Tuesday, August 05, 2003


There is a poem in Barbara Guest's slender new book Miniatures and Other Poems — at 45 pages, it's almost more of a chapbook in spite of the perfect binding — that, if it isn't her finest poem ever (a distinct possibility), at least for me illuminates her writing as nothing heretofore has done. "Pathos" shines.


Like much of Guest's poetry, "Pathos" both does & does not "tell a story." It begins with a distinct narrative image, that of an ice skater:


Arms flutter close to the body, skating on pure ice, harmonious

composition, —


Quickly enough, the skater is gendered — "Lithe her romp!" — as the central action of the early narrative occurs: "She is falling!" But from this moment forward, the poem moves outward, both in terms of imagery & action — but in terms of idea & theme as well. The skater's precarious process around the rink is equated with word & alphabet, one's way in the world altogether:


Something she must know about hazard, what spills out —


disturbance, — pathos.


Equilibrium never fixed —


That last line is the closest approximation I've ever seen to Guest's own writing process. She is very careful as to when & how the poem might share any sort of pause or rest, the inherent balance enabling all tumbling thoughts finally to complete themselves, and she doles such moments out very sparingly. Reading her work, as here, is perpetually a process of trying to get one's bearings.

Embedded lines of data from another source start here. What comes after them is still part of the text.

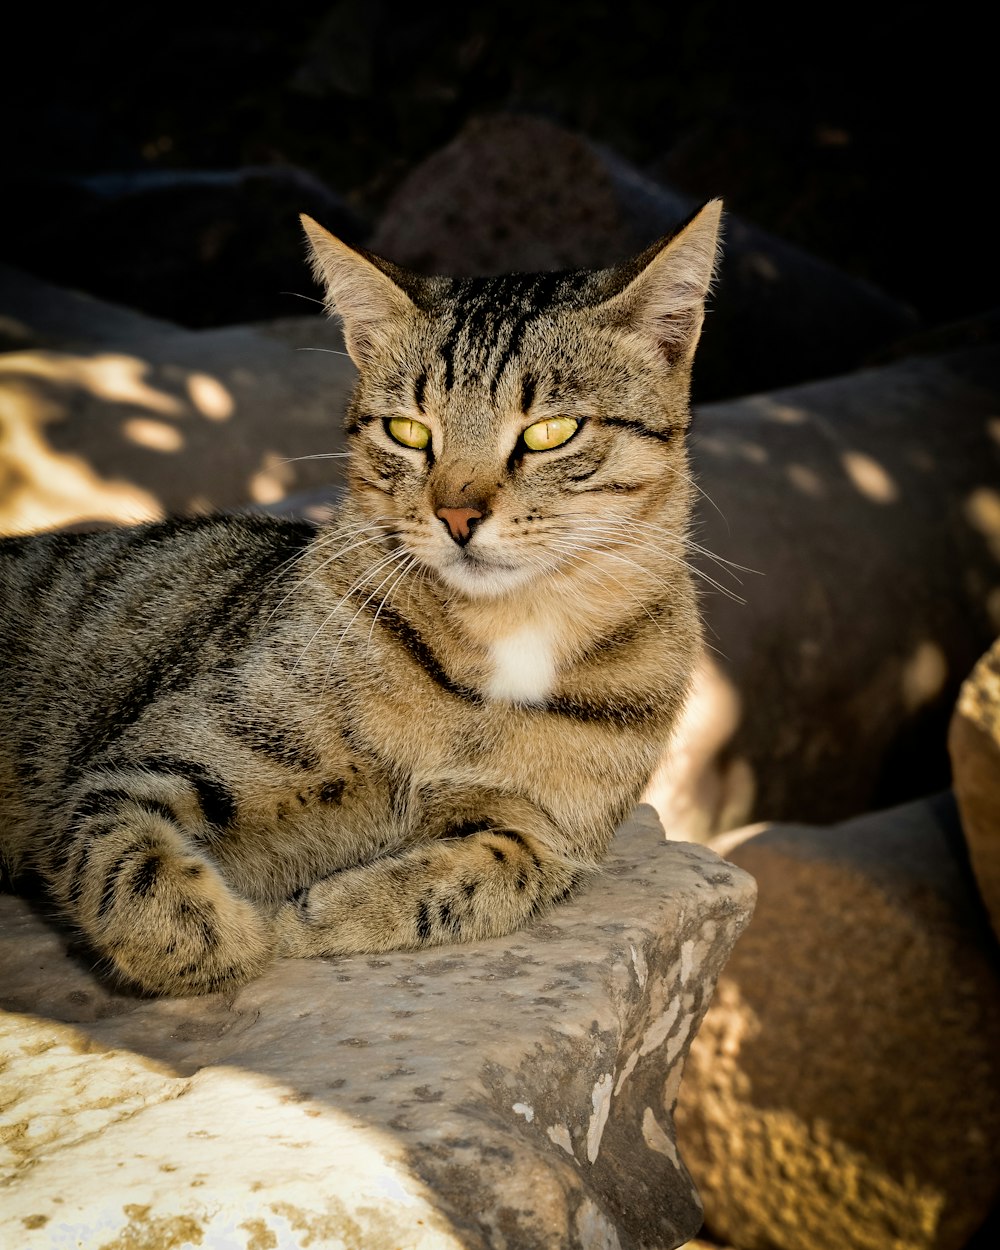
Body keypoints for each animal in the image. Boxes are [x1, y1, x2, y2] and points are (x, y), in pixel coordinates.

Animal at [0, 197, 720, 995]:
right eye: (408, 431)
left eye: (550, 432)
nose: (457, 516)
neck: (506, 639)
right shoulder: (145, 766)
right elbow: (127, 859)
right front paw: (233, 937)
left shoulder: (550, 836)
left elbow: (472, 881)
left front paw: (314, 916)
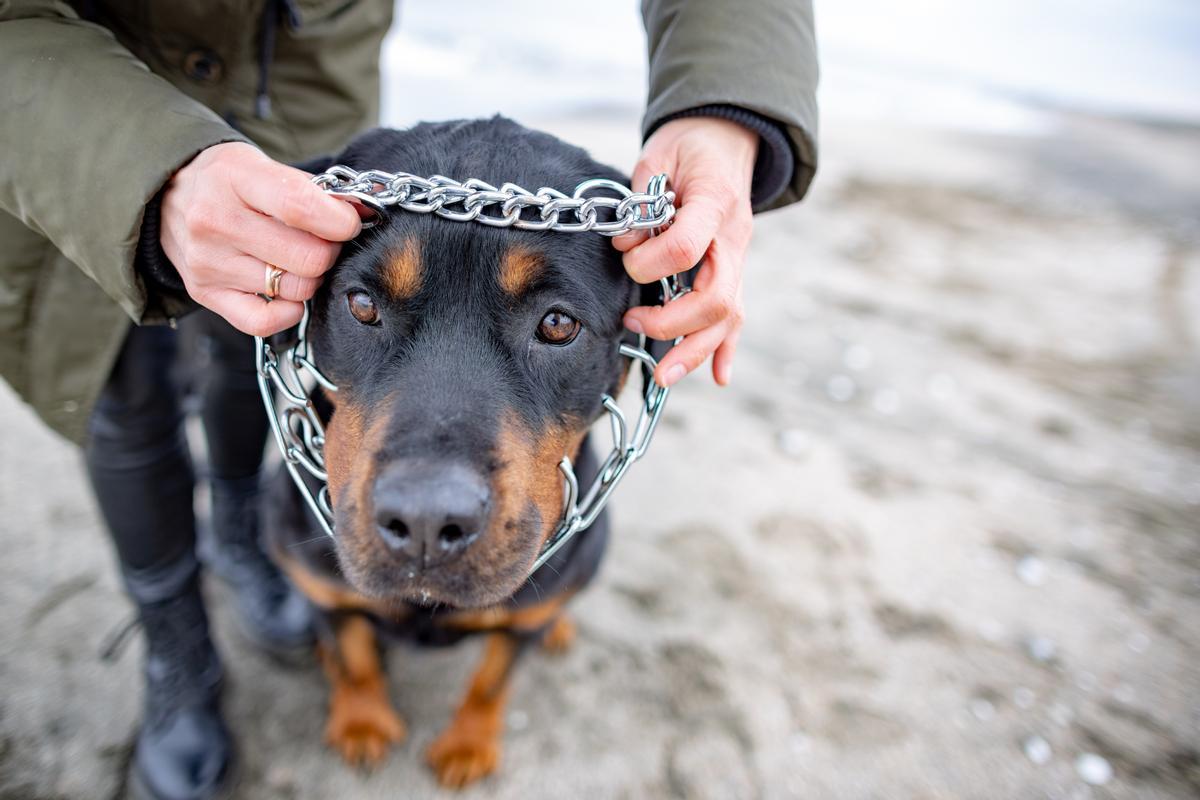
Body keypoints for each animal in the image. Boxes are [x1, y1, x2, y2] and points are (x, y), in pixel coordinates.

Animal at [262, 118, 662, 786]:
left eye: (558, 324)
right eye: (362, 304)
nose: (426, 520)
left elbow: (492, 680)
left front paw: (468, 746)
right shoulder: (318, 581)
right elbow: (353, 654)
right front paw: (362, 722)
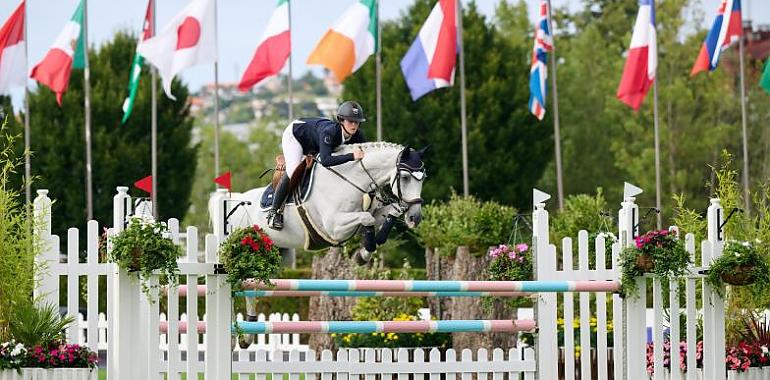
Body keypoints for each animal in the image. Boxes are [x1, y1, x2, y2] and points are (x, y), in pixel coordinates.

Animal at [208, 141, 426, 260]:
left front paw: (368, 248)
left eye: (424, 178)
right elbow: (367, 218)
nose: (415, 218)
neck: (350, 178)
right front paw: (363, 255)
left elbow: (386, 214)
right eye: (405, 177)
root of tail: (231, 200)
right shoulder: (334, 227)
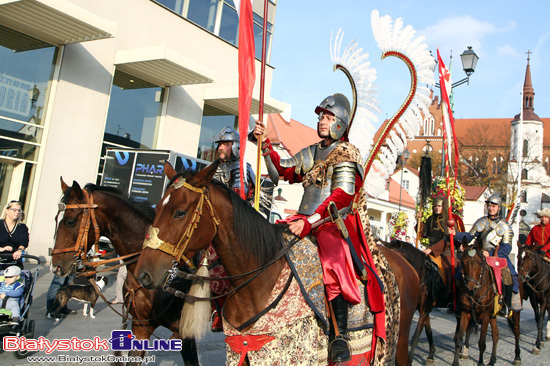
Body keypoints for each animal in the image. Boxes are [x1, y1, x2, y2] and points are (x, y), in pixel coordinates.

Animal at [134, 161, 418, 366]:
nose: (143, 274)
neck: (258, 281)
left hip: (397, 340)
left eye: (180, 212)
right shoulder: (242, 352)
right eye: (158, 207)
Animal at [454, 237, 524, 366]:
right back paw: (492, 360)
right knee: (496, 334)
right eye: (462, 263)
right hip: (494, 315)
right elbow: (459, 339)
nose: (471, 289)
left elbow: (482, 342)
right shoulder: (465, 313)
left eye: (480, 263)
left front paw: (481, 363)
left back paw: (517, 357)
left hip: (515, 311)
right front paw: (455, 362)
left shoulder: (486, 315)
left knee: (516, 331)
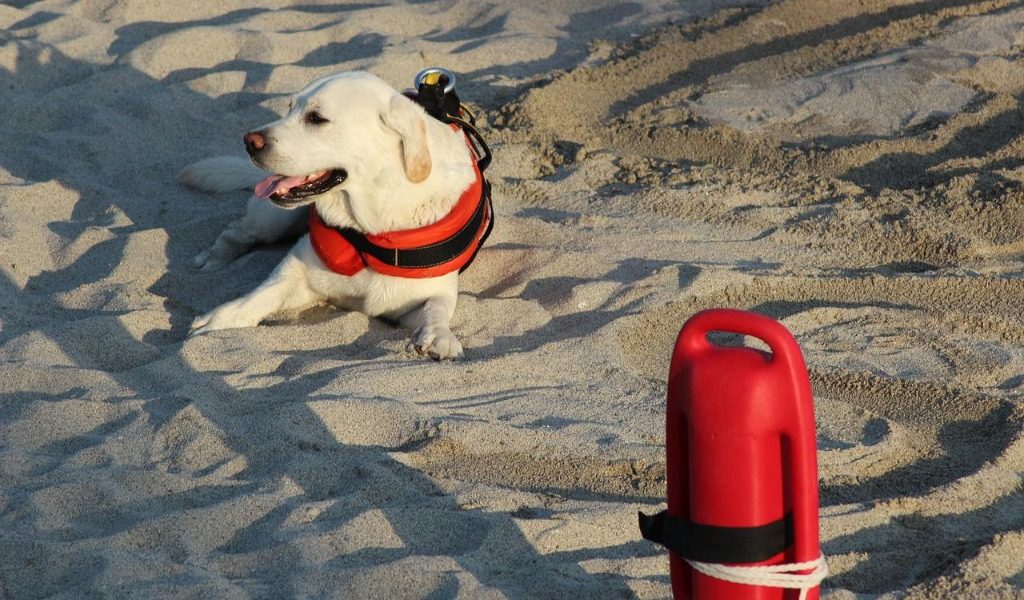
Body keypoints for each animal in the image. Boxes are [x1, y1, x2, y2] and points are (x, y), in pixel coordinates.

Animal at [183, 71, 491, 358]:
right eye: (289, 107)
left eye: (316, 118)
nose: (249, 141)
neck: (370, 225)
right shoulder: (299, 269)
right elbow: (260, 295)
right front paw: (220, 319)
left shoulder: (427, 294)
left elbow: (437, 307)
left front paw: (439, 335)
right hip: (273, 218)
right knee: (238, 231)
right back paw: (215, 258)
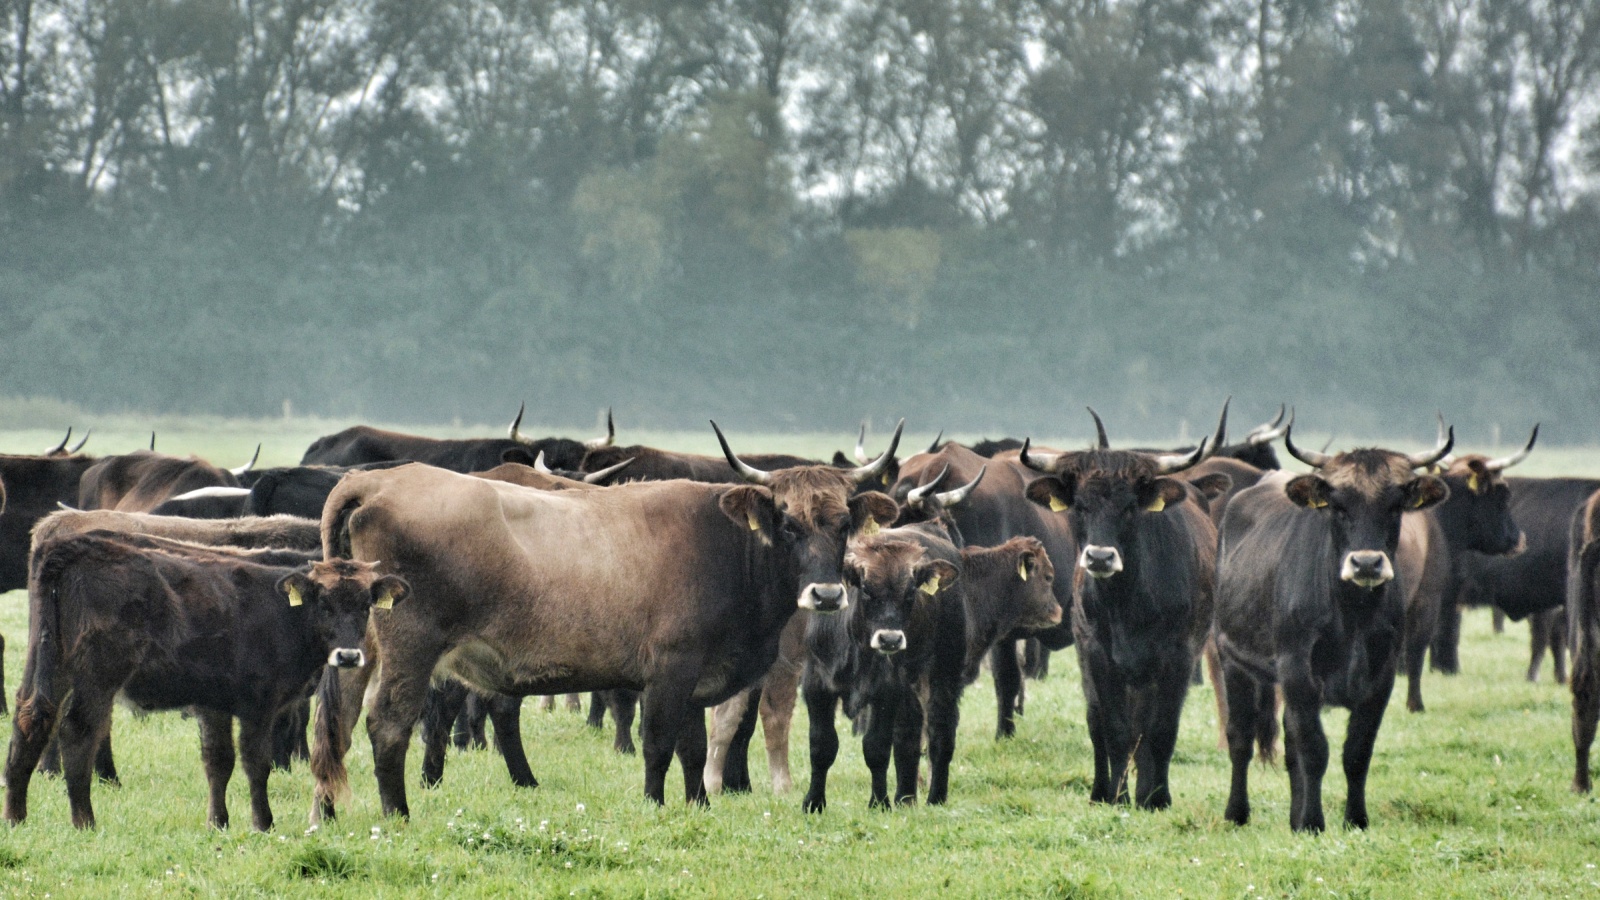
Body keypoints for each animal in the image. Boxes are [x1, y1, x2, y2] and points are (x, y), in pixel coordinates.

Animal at [4, 528, 406, 832]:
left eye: (366, 605)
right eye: (324, 603)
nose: (349, 657)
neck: (282, 609)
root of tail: (73, 547)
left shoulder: (214, 703)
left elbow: (218, 762)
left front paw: (218, 822)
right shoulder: (258, 705)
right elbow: (255, 762)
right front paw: (263, 823)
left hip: (48, 664)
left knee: (30, 721)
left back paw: (15, 817)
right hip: (96, 678)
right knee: (77, 732)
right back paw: (84, 820)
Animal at [308, 422, 902, 816]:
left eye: (843, 523)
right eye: (787, 522)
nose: (827, 594)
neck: (727, 544)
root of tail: (376, 483)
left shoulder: (698, 674)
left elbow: (692, 746)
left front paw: (699, 806)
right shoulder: (671, 668)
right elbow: (659, 741)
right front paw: (654, 805)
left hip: (360, 647)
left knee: (337, 724)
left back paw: (329, 812)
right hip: (409, 646)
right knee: (387, 724)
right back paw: (397, 814)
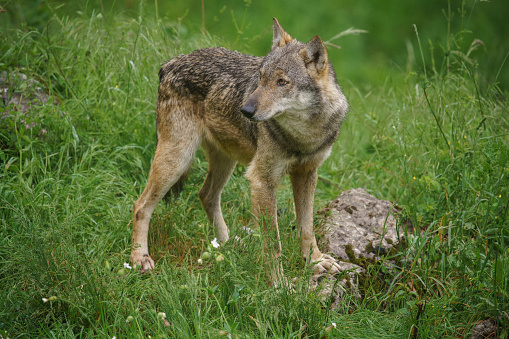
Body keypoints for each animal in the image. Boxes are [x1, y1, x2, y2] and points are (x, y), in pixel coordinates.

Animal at [129, 17, 348, 284]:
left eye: (282, 82)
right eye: (261, 77)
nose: (245, 110)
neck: (304, 135)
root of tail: (171, 63)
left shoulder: (307, 173)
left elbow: (307, 227)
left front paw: (315, 262)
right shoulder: (263, 181)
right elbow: (273, 244)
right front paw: (280, 285)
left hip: (225, 162)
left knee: (206, 195)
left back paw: (229, 245)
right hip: (178, 159)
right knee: (141, 206)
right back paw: (140, 258)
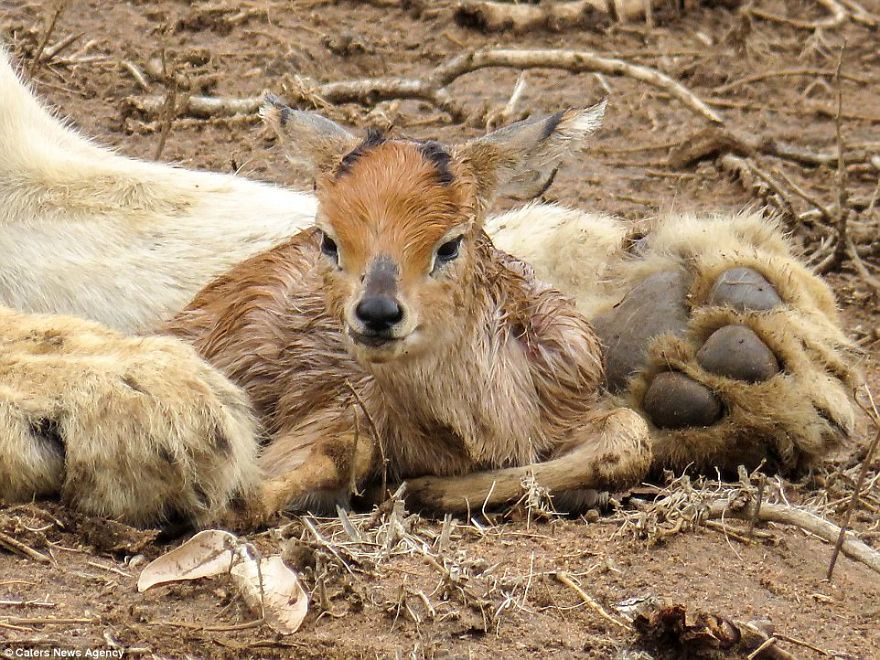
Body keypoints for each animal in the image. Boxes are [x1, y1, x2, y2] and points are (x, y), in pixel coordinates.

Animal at [167, 98, 652, 517]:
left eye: (450, 243)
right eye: (329, 240)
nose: (378, 313)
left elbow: (631, 438)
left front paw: (424, 490)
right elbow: (258, 494)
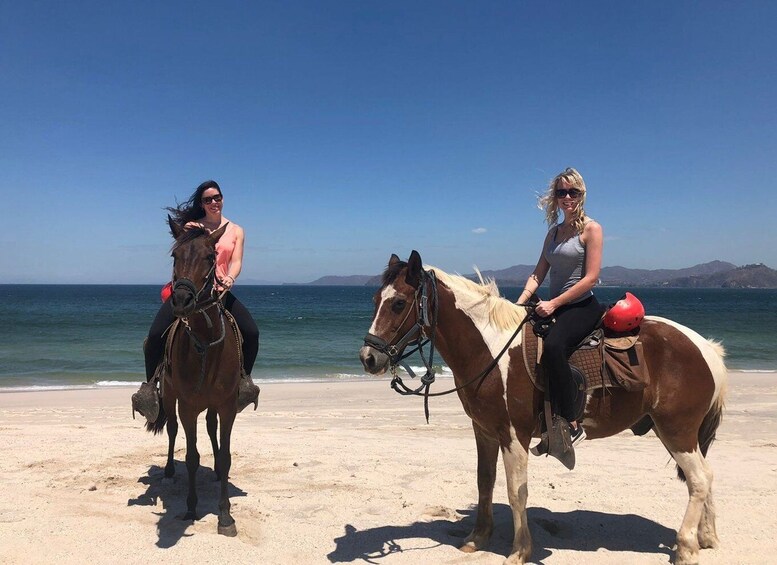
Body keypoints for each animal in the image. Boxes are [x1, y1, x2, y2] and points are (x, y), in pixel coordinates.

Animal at [146, 218, 242, 536]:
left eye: (211, 257)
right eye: (175, 256)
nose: (181, 300)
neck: (206, 344)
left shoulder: (227, 405)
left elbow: (225, 455)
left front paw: (225, 516)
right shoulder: (187, 406)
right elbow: (191, 456)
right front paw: (190, 507)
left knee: (211, 428)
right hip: (170, 396)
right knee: (172, 429)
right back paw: (168, 471)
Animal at [360, 252, 728, 564]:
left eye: (398, 303)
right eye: (376, 300)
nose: (368, 358)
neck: (490, 349)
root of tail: (706, 348)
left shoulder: (514, 435)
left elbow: (516, 491)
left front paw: (519, 550)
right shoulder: (484, 430)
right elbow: (484, 481)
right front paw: (478, 537)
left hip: (676, 430)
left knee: (699, 479)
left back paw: (685, 547)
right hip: (676, 432)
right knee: (706, 475)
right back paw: (706, 537)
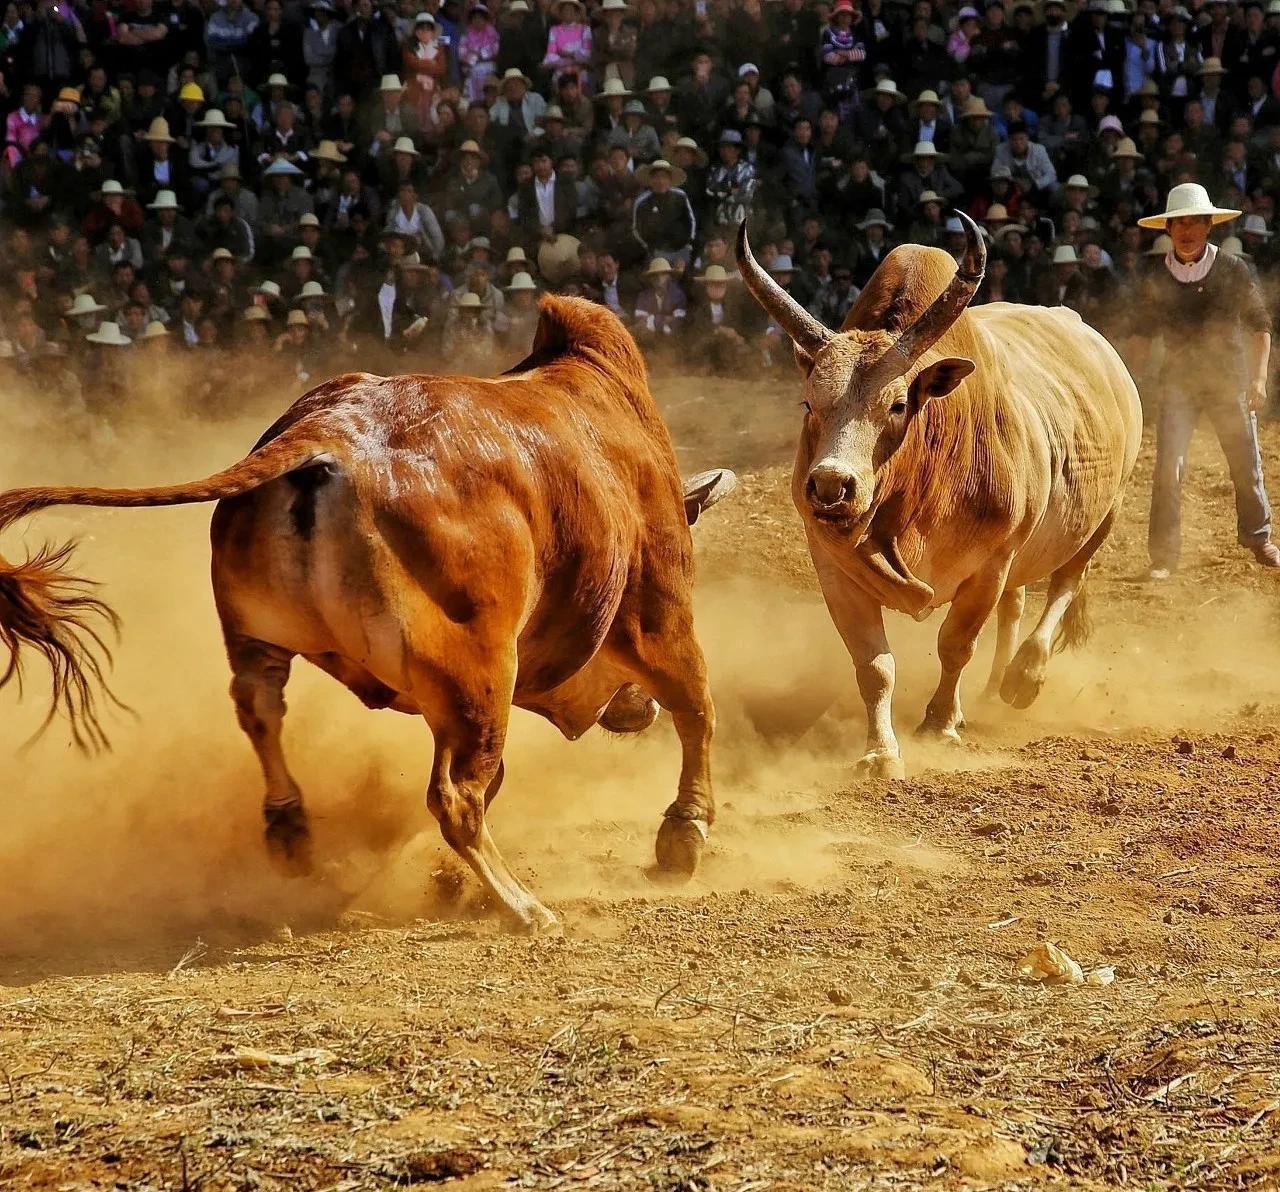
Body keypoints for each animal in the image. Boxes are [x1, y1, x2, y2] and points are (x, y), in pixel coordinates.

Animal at [0, 295, 732, 932]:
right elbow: (697, 705)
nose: (634, 709)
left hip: (258, 636)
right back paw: (524, 907)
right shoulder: (658, 611)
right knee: (455, 798)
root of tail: (327, 435)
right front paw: (683, 835)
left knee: (261, 710)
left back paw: (291, 829)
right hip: (479, 674)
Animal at [737, 216, 1146, 783]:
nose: (831, 485)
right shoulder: (833, 568)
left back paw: (1024, 675)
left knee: (1065, 583)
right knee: (1017, 602)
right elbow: (874, 666)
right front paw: (881, 752)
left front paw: (940, 723)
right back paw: (995, 686)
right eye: (809, 402)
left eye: (898, 404)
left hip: (1105, 513)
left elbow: (955, 644)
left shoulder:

Guest is certainly not the first poet to utilize the reader's sense of balance to good effect — Charles Olson & Larry Eigner both come immediately to mind. Yet both of these men offer far more opportunities in the midst of their texts for the reader literally to orient themselves than does Guest. In "Pathos," these moments occur early, as part of the set up of the piece, not as any offering — even temporarily — of closure. 


Indeed, this is why, I think, Guest often combines punctuation here, the comma with the dash, where any style guide would tell the normative writer that only the latter is needed. Guest wants the reader to feel both pulls away from the word.


Guest continues this process, as close as she may ever get to manifesto or exegesis in her poetry directly, in "Blurred Edge," the second long poem in this otherwise short book, even as she declares


    no exegesis

no barnyard door.


"Blurred Edge," with its unstated thesis that in an interactive world there can be no hard demarcations, would be interesting to read alongside Nick Piombino's The Boundary of Blur. In it, Guest counters — I don't want to say "balances" — the lurching gyroscope of "Pathos," and forces me to confront her equation of imbalance with an emotion, literally (but not at all in the commonplace sense of the term) pathetic.